• **Exercise description**
Could you copy out every line of the data where the word "Figure" occurs?

• **Extracted material**
====
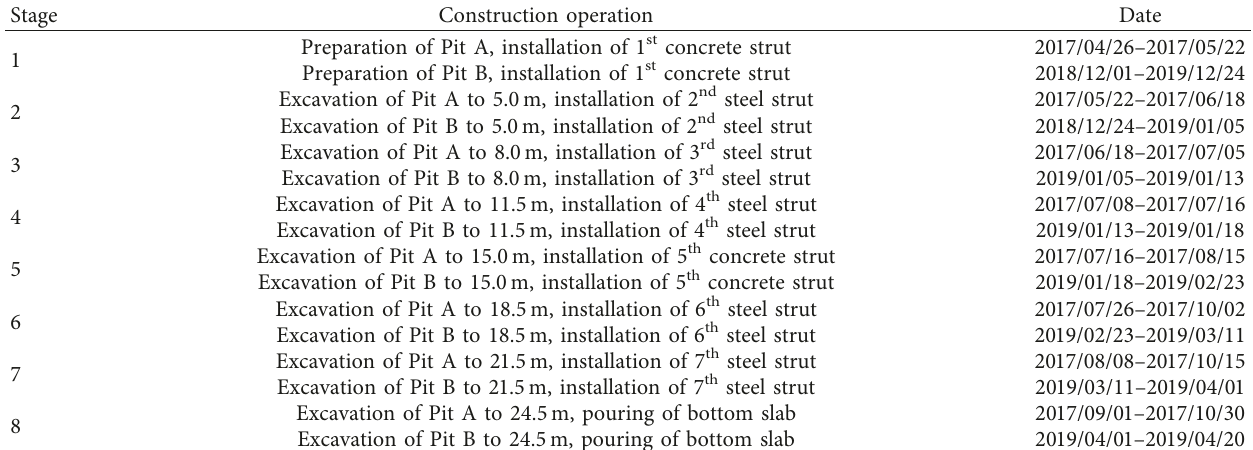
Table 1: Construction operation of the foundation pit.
====
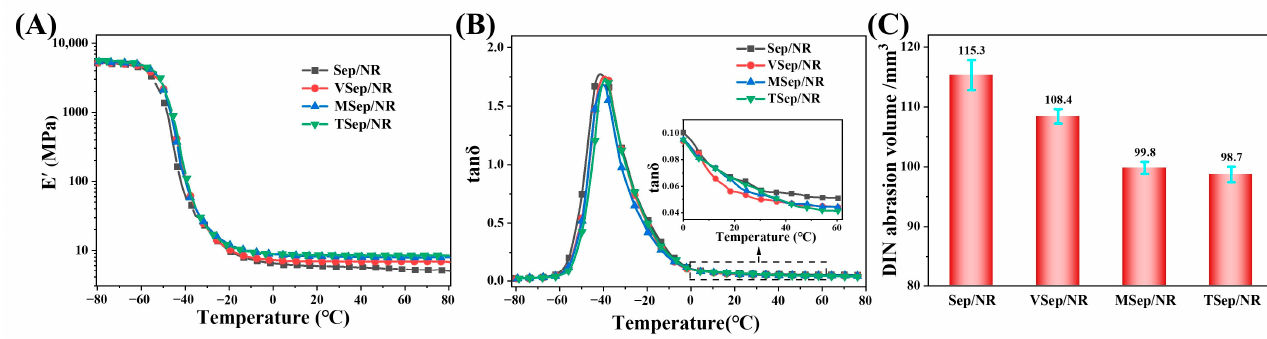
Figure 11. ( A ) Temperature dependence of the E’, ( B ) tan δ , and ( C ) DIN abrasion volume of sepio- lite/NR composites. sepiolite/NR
====
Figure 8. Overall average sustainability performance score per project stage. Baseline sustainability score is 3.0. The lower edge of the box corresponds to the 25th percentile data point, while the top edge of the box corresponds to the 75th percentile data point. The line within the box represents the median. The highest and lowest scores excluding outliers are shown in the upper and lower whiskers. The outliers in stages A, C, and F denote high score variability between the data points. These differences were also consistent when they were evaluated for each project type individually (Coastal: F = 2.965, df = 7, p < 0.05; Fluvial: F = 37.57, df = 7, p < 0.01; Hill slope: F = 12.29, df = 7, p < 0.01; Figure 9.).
====
• **Task response**
Figure 11. ( A ) Temperature dependence of the E’, ( B ) tan δ , and ( C ) DIN abrasion volume of sepio- lite/NR composites. sepiolite/NR
Figure 8. Overall average sustainability performance score per project stage. Baseline sustainability score is 3.0. The lower edge of the box corresponds to the 25th percentile data point, while the top edge of the box corresponds to the 75th percentile data point. The line within the box represents the median. The highest and lowest scores excluding outliers are shown in the upper and lower whiskers. The outliers in stages A, C, and F denote high score variability between the data points. These differences were also consistent when they were evaluated for each project type individually (Coastal: F = 2.965, df = 7, p < 0.05; Fluvial: F = 37.57, df = 7, p < 0.01; Hill slope: F = 12.29, df = 7, p < 0.01; Figure 9.).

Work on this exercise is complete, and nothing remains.